U.S. trade sanctions sought for Malaysia’s illegal timber trade
Eight environmental groups asked the Bush administration Thursday to consider trade sanctions against Malaysia, if the Southeast Asian country does not quickly curtail its illegal ramin timber trade.
In a letter to Secretary of State Colin Powell, the groups pointed out that large smuggling operations are using Malaysia to move illegally cut ramin from Indonesia to third-country manufacturers in China and Hong Kong and to consumer markets in the United States, Europe and Japan. The groups’ letter also said Malaysian government officials knowingly permit this practice.
Indonesia banned the export of ramin logs after an abundance of illegal harvests of these trees was taking place in the country’s national parks. These parks are home to rare orangutans and Sumatran tigers.
Ramin is a prized hardwood, fetching prices on the international market of up to $1,000 per cubic meter. The wood is used to make a wide range of products such as picture frames, wood blinds, pool cues, furniture, tool handles and decorative moldings.
As a result of overcutting, ramin was placed on the World List of Threatened Trees and is classified by the World Conservation Union as vulnerable to extinction in the wild. Malaysia’s illegal shipping Indonesian ramin also violates the Convention of International Trade in Endangered Species (CITES), of which the United States is a member.

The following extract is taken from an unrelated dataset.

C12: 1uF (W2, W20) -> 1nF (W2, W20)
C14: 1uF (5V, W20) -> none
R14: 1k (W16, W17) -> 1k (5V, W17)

The groups — Sierra Club, Orangutan Foundation International, Defenders of Wildlife, Earthjustice, Rainforest Action Network, Greenpeace, Environmental Investigation Agency, and Natural Resources Defense Council — said the Bush administration has the authority to impose trade sanctions under the Pelly Amendment, which penalizes countries for violations of CITES.

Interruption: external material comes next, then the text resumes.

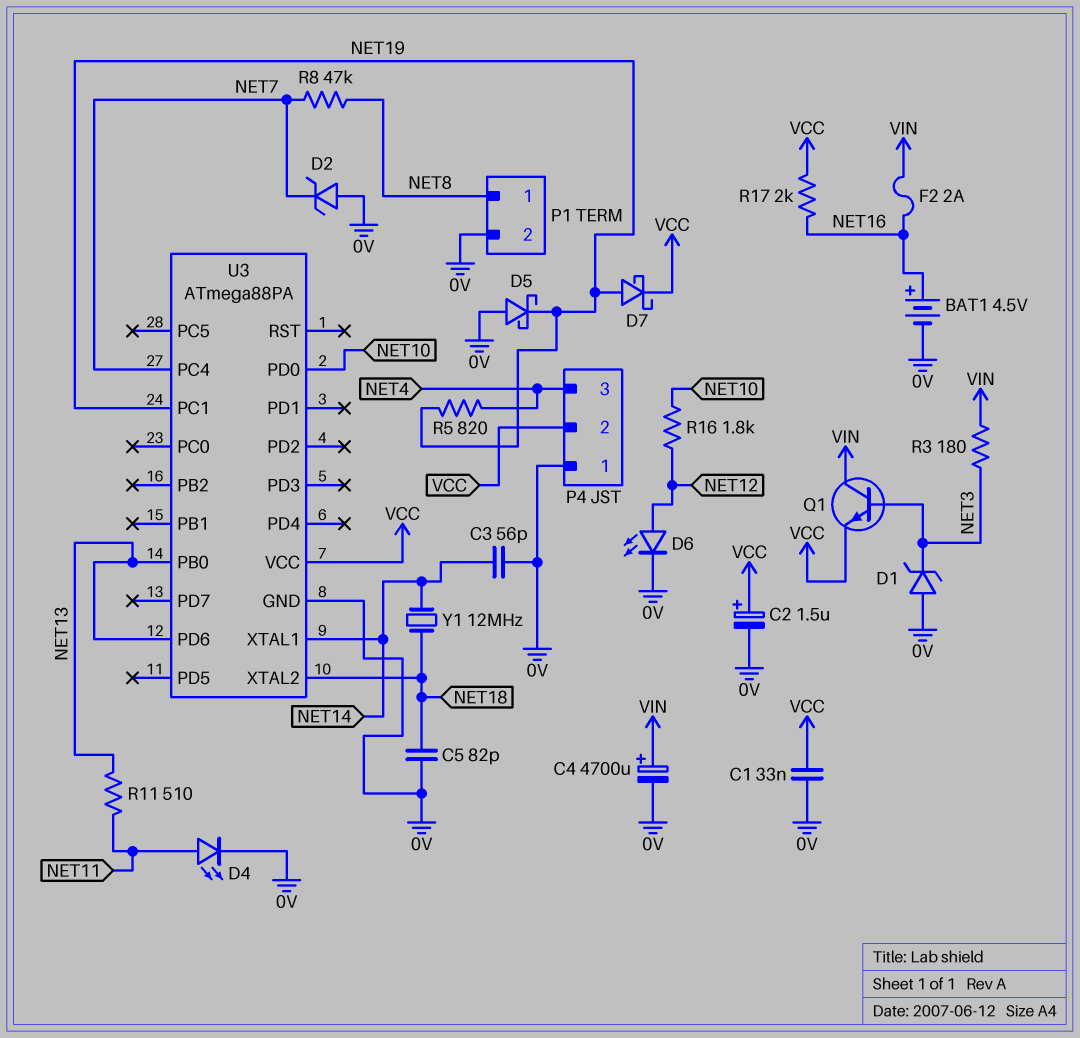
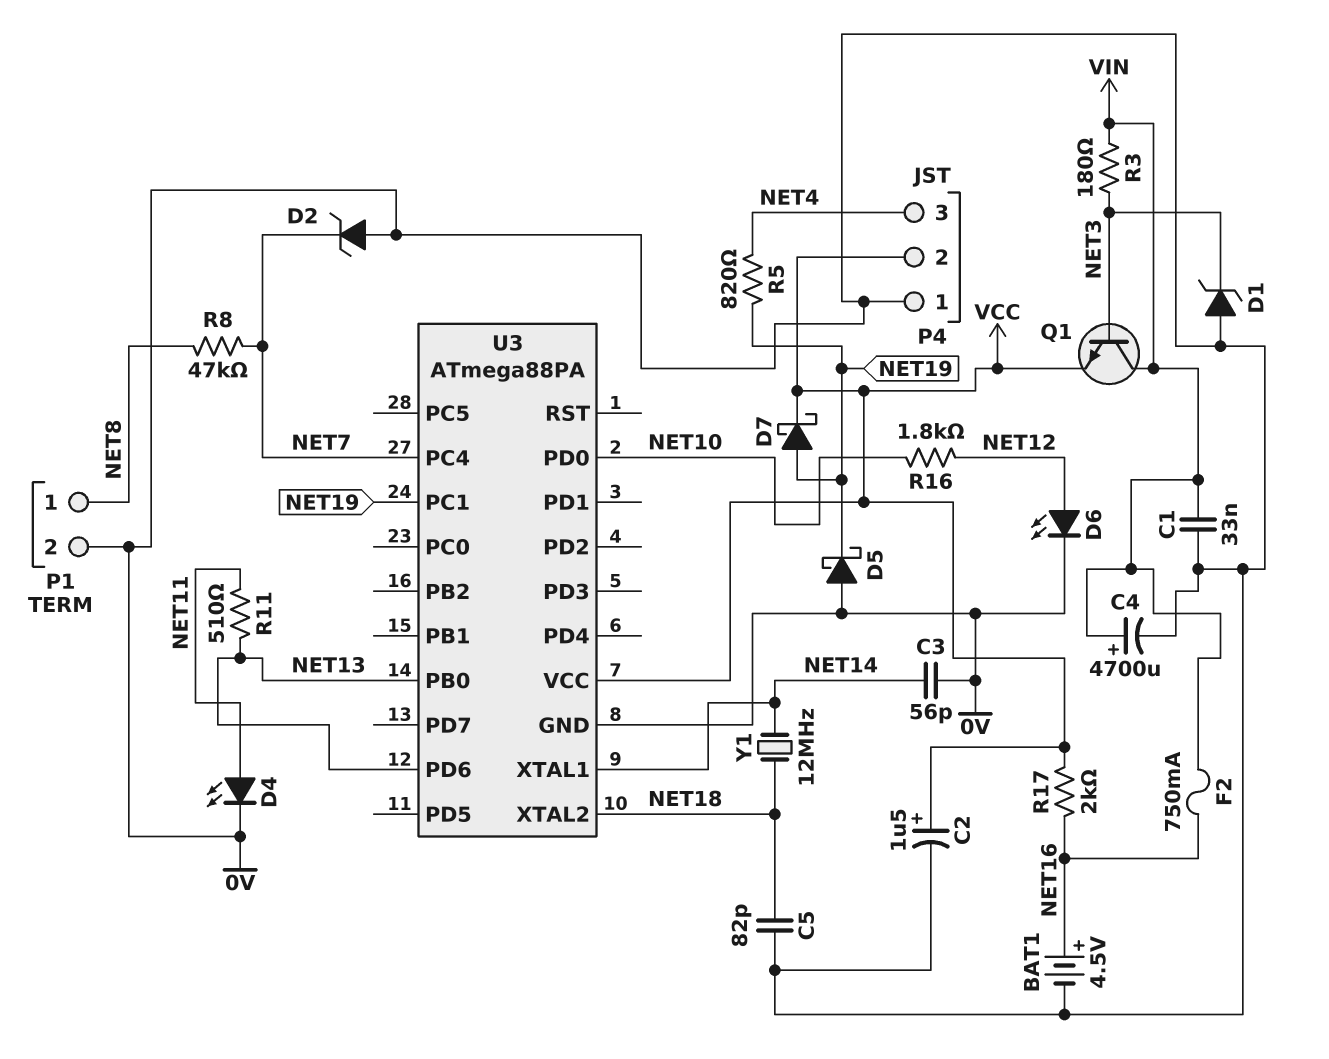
C1: 33nF (0V, VCC) -> 33nF (0V, VIN)
F2: 2A (NET16, VIN) -> 750mA (NET16, VIN)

The groups said the Pelly Amendment should be invoked if the Malaysian government fails to stop illegal imports, re-exports and transshipments of Indonesian ramin timber and withdraws its reservation to the ramin CITES listing.
In June 2003, President Bush committed the United States to an international effort to end illegal timber trading by authorizing the so-called Initiative Against Illegal Logging.
According to a report released by the Environmental Investigation Agency (EIA) Feb. 5, most of the illegal ramin shipments are exported from Malaysia’s Johor Port. “As much as 70,000 cubic meters of banned Indonesian ramin is being smuggled to China and Hong Kong through Johor Port each year in as many as 2,000 shipping containers,” the report said.
Both the U.S. Bureau of Customs and Border Protection and Department of Agriculture have cracked down on imports of illegal ramin-based products in recent years. In 2002, U.S. Customs seized a shipment of 100,000 ramin dowels worth about $10,000 which arrived from Malaysia without a CITES permit, the EIA report said. In 2003, EIA estimated that U.S. authorities seized 120,000 pieces of ramin.
EIA president Allan Thornton told reporters in Washington Thursday that U.S. seizures of ramin, as well as those in other countries, are just the “tip of the iceberg” of the actual volume entering the global market. “Our societies are addicted to cheap wood products and must act to restrain this illegal trade,” he said.